Didn't know what to say or feel today. I was bored. Not your standard boredom. The likelihood of feeling that standard boredom the same way, every day is pretty remote. It's random. Like a blog.
We (or I) spend(t) it dreaming. Dreaming that the sun would never set. And our eyes love it. We spend seconds on the happiest moments of our lives, and figure, it could get better. Doing something comes to mind. But not for long. We daydream about great places to be, great ideas come to finality, great persons yet to be met in our lives. It's fun -- for a spell.
I get emotional over it. The thoughts disappear. When I look at the fading sunset of a day, knowing I didn't do what I was meant to do, meet who I was meant to know, or go the places I was harbingered to go, a bit of us must fade away...the time is lost. And immortality is the only escape.
The passage of a day is dependent on our interaction within it. How the seconds pass is usually a matter of oneness with the moment. A quick day has us doing all kinds of things -- moving items, ourselves, talking to people of worth, determining things on the fly -- whereas, a slow one, has us sitting, sleeping, watching, observing much of nothing or nothing that's real.

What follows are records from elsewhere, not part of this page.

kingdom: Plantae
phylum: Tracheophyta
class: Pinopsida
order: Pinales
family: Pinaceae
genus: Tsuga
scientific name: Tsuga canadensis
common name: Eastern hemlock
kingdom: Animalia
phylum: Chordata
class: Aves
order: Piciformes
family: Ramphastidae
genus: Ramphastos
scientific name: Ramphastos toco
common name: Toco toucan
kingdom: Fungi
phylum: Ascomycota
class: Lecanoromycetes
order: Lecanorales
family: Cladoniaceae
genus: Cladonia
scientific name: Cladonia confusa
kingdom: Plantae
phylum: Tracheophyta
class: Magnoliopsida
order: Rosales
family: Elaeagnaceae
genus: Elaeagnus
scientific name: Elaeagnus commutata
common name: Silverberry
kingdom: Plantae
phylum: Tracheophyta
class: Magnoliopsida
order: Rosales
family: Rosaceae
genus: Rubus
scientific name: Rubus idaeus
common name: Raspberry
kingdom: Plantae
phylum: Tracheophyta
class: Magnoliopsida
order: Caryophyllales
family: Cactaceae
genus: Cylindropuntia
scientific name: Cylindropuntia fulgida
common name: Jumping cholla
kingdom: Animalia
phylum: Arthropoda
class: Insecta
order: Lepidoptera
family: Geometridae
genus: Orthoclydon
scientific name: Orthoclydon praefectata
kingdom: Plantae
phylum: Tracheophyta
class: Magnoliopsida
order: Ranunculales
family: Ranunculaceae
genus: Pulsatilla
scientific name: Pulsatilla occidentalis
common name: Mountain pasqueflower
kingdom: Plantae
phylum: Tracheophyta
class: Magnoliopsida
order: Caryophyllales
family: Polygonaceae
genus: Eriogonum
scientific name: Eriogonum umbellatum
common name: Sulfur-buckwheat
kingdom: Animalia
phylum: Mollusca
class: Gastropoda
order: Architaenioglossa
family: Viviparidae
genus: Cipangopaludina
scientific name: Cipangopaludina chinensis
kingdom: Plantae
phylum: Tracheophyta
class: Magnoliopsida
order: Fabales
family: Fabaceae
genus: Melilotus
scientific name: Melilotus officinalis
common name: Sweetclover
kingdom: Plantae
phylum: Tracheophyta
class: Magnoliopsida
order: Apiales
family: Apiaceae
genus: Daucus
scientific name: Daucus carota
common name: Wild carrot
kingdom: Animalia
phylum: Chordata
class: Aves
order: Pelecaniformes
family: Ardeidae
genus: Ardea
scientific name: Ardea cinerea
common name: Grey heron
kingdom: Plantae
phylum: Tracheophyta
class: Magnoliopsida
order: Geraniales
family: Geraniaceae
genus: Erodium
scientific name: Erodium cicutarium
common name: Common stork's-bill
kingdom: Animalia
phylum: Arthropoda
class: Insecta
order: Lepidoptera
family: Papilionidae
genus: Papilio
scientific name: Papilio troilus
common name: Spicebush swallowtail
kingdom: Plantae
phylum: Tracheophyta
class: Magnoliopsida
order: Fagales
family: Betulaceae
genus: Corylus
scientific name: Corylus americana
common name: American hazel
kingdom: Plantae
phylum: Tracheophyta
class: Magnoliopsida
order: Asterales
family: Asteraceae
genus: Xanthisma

One of my readers mentioned swimming with sharks, and I think that describes an activity that time would spin by rather quickly. Placed on the razor's edge of a eating machine, as you faced mortality would make time nearly irrelevant, moving so quickly, while trying to escape to fight for more days, months and years. Your senses, sight, sound and feeling, would be on high alert - and no one would figure you were uninspired at that instant.
I find solace in knowing I have one more day ahead. Designing it to not be too bored. Designing it to take advantage of whatever small abilities and realities I can. Discovering if I had done enough to warrant remembrance -- knowing I hadn't --yet when it is all over, that is the human condition to desire some remembrance as being here.
How many have passed away without that? How long did it take to forget them? Who was the last person to remember them personally? Who remembered them via a book, a reading about them, even in a dusty old log book of death? What is the average amount of time before we are forgotten by our offspring?
I suppose it is best to get out there and take the shark by the fins and ride the wave. Or we'll not like the answers resulting from our passing.